Work becomes the arena where I try to hold the reins tightest. Projects, deadlines, goals, they’re markers of progress that chronic illness can’t fully erase.
I am ambitious and not afraid to let people know that I have my sights set on the very top of the mountain. I push too hard, demand too much and have the highest of standards. I meet deadlines, put my hand up to help out and strive to find better ways of doing things. I can be regimented over systems I have introduced and can be disappointed when people don’t show the same drive I have. That is on me - it is my choice to push myself right to the edge of, and sometimes past, breaking point. This is what I can control. I feel like I am making the decisions even though the chronic illness is constantly breathing down my neck - I am great at my job and nobody can take that from me.
Friendships bring another layer of control vs. comfort. Cancelling plans doesn’t just mean missing out on things you really want to do, it means wrestling with how people see you.
I have had to cancel everything from a quick catch up over lunch to New Year’s Eve parties and everything in between. I cancel these plans, not because I don’t care about the person or don’t want to do the activity. I cancel because I am not in control of my body, my health, my ability to function. Often, I end up cancelling plans at the weekend because I have pushed too hard at work and need to recover. It is easier to explain to friends than to call in sick, again. I know that my priorities are a bit skewed here and that is something I need to work on.
When you cancel multiple times on your friends and loved ones it can feel like your relationships are slipping from your hands, one cancellation at a time.
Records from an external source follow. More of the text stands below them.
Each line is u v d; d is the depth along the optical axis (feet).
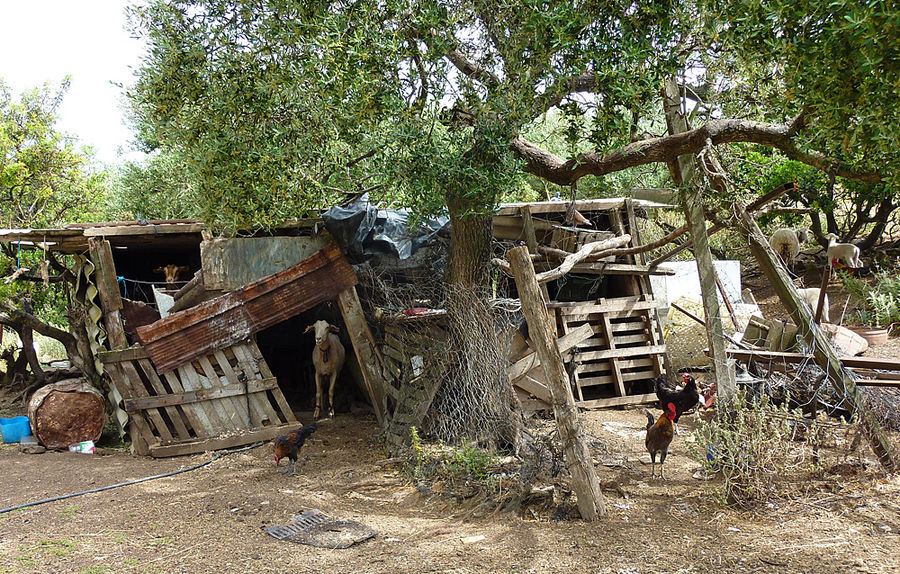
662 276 40.83
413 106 23.30
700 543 17.34
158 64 24.99
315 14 22.16
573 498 20.81
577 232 35.88
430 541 18.45
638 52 19.71
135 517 21.31
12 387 47.11
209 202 26.30
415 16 21.65
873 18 12.21
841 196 58.08
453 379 27.17
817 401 24.59
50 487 25.18
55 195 58.70
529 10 21.33
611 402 35.47
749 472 19.94
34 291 47.67
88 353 37.70
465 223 26.53
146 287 47.24
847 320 48.03
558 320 35.22
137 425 30.04
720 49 22.02
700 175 25.90
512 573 16.14
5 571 16.90
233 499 22.93
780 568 15.69
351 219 32.40
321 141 25.45
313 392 41.98
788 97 15.11
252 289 31.27
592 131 23.02
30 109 57.31
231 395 30.94
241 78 24.45
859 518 18.30
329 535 19.06
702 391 35.01
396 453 27.61
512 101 22.13
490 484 21.70
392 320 30.45
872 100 13.05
People say “don’t worry, I understand,” but there’s always the silent question I ask myself: Do they?
Sometimes the comfort comes in choosing honesty. Sometimes it comes in saying nothing. Either way, it’s another place where control is fragile at best.
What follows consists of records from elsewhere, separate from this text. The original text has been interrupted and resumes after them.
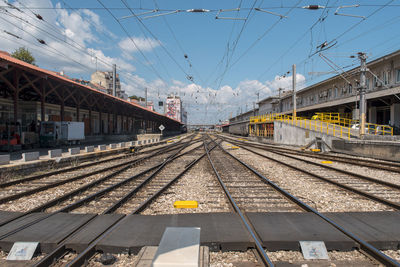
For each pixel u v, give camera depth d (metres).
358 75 30.41
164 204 6.25
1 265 3.50
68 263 3.30
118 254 3.71
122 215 5.07
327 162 14.79
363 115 18.73
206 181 9.22
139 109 41.06
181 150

Food is one of the few areas where comfort and control overlap.
I really love to cook. It is something I don’t get to do very often anymore because, spoons, but when I can manage it it is almost ritualistic for me. It also gives me the sense of providing something special for my family - nourishing them the way their care nourishes and fortifies me. I get excited trying new recipes and knowing that I can create magic. I can’t whip up a ten-dish tapas feast anymore (those were the days) but I can whip up the best darn risotto you have ever tasted. Complete with a fatigue-beating, fool proof oven cooking recipe thanks to a mash up of Delia, Jamie and Nigella!
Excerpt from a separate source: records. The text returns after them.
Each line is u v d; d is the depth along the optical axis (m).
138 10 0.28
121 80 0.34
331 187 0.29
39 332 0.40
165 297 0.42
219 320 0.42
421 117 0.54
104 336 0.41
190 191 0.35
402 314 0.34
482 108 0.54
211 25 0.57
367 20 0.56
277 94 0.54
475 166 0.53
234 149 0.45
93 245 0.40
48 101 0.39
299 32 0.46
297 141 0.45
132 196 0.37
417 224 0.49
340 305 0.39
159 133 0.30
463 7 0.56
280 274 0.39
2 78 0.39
Cooking gives me some control back. It’s a place where I decide what goes in, when, and how. The seasoning just right, the exact way I slice vegetables, the rhythm of stirring something slowly on the hob. These rituals don’t fix the chaos but they do anchor me in it.
When your body and life feel unpredictable, even the smallest predictable ritual feels like winning back ground.
The truth is, I don’t really have control. Not in the way the world defines it. Not in the way ambition, work, friendships, or health might demand it.
But I do have moments. Rituals. Little anchors of comfort that help me breathe through the storm.
I find comfort in food, in Friday night dates with my best friend, in the silly reels my daughter sends me when she knows I am feeling down, in knowing that I am enough.
Control, it turns out, isn’t about ruling everything. It’s about finding the small, stubborn ways to remind yourself you’re still here.
Everyone has their own little anchor. What’s yours? I’d love to hear the comfort rituals that help you steady yourself when life spins out.


As a former control freak, I appreciate your point of view. Hope more people will understand that most of the things aren’t under our control and that’s totally okay.